The position into which the employee transfers must have the same pay and benefits as the previous position, although the duties may be different. According to the Fair Labor Standards Act, an exempt employee who qualifies for and takes intermittent leave or a reduced-schedule leave can have his or her salary reduced without jeopardizing exempt status. The transfer must be to an available alternative position for which the employee is qualified and which is better suited for periods of recurring leave. The transfer must comply with any applicable collective bargaining agreement, as well as federal and state laws.

If the alternative position is of lesser pay, then the employer can raise the pay to match the existing pay and benefit level of the employee's regular position. A part-time job is also an option, as long as the employee is not required to take more leave than is medically necessary. For example, if an employee needs to take leave in increments of four hours per day, that employee could be transferred to a half-time job or could remain in the same job on a part-time basis. The employer will still need to pay the same hourly rate and provide the same benefits. However, an employer can reduce the benefits, such as the amount of vacation leave, if it is the employer's normal practice to do so when the number of hours an employee works determines the amount or level of the benefit.

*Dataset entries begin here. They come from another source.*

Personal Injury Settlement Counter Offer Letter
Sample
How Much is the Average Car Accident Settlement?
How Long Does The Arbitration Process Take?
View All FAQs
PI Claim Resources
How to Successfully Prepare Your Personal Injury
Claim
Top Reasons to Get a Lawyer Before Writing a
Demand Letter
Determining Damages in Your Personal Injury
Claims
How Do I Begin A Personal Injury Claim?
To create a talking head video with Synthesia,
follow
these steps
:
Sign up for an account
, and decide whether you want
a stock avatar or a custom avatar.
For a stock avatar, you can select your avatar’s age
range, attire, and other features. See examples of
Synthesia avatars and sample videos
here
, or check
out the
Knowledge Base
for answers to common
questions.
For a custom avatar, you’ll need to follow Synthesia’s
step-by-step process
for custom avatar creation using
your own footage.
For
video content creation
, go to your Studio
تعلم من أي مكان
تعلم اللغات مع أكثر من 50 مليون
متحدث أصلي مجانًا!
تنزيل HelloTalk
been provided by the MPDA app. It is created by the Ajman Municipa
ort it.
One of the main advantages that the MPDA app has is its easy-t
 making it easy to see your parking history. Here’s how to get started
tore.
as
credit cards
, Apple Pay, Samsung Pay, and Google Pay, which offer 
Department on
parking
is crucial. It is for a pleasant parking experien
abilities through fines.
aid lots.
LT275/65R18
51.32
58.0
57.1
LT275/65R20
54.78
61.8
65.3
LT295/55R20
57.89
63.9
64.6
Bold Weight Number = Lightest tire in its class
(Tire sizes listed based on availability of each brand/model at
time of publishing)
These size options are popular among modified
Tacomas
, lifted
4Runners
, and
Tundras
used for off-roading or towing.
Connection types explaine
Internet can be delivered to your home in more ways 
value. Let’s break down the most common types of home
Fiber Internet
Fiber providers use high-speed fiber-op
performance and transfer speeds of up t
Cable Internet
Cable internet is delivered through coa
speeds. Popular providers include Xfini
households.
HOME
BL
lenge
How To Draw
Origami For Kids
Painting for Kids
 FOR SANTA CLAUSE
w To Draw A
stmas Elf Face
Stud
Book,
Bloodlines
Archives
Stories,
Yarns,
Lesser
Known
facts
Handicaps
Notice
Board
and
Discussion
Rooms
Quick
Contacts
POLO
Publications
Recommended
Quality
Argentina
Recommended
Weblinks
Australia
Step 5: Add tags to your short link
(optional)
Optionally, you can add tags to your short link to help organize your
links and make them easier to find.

An employer is not allowed to transfer an employee to discourage him or her from taking leave. Practices prohibited by the FMLA include:

  • Assigning a white-collar employee to perform a laborer's work.
  • Requiring an employee who works the day shift to be reassigned to the graveyard shift.
  • Assigning an employee who works at a headquarters facility to a facility that is a significant distance away from headquarters.

When an employee is able to return to full-time work, the employee must be placed in the same or equivalent job as he or she had when the leave started.